What to produce: Verbatim transcription with images omitted: return the entries below in full.

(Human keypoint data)
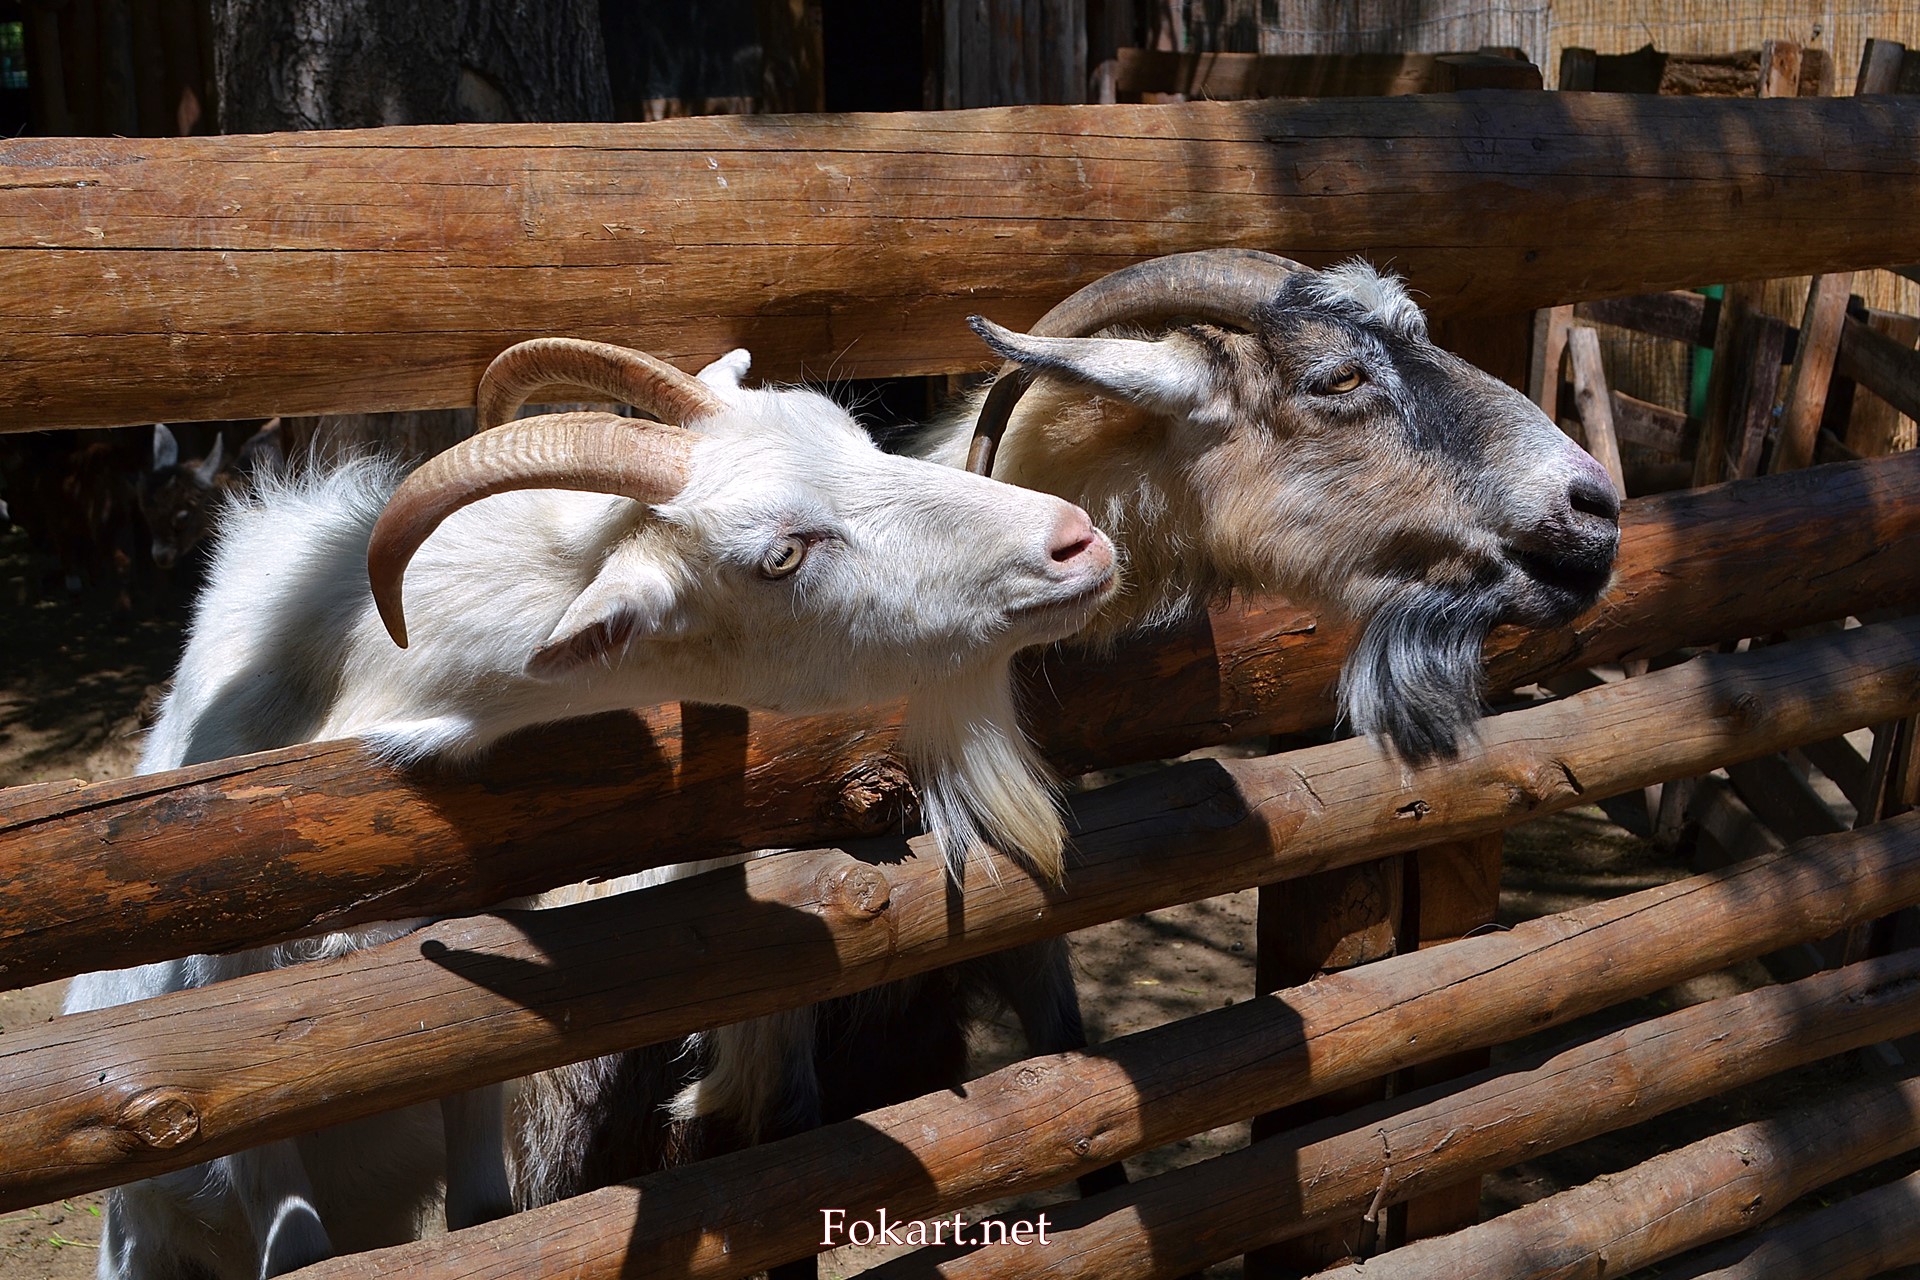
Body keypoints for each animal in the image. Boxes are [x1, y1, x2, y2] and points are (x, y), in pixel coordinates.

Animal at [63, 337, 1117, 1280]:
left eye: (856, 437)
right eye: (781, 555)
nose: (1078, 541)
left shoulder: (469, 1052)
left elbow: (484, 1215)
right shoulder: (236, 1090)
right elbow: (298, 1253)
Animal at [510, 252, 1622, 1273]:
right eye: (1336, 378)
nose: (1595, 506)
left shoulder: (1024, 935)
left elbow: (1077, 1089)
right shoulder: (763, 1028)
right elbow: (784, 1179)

Written answer:
Body keypoints for each animal in the image. Boxes are [x1, y1, x2, y2] and points are (x, y), in pixel coordinates.

Animal at [63, 337, 1117, 1280]:
left eye: (856, 437)
right eye: (781, 555)
nose: (1078, 541)
left shoulder: (469, 1052)
left elbow: (484, 1215)
right shoulder: (236, 1090)
right elbow: (298, 1253)
Animal at [510, 252, 1622, 1273]:
right eye: (1336, 378)
nose: (1595, 506)
left shoulder: (1024, 935)
left elbow: (1077, 1089)
right shoulder: (763, 1028)
right elbow: (784, 1179)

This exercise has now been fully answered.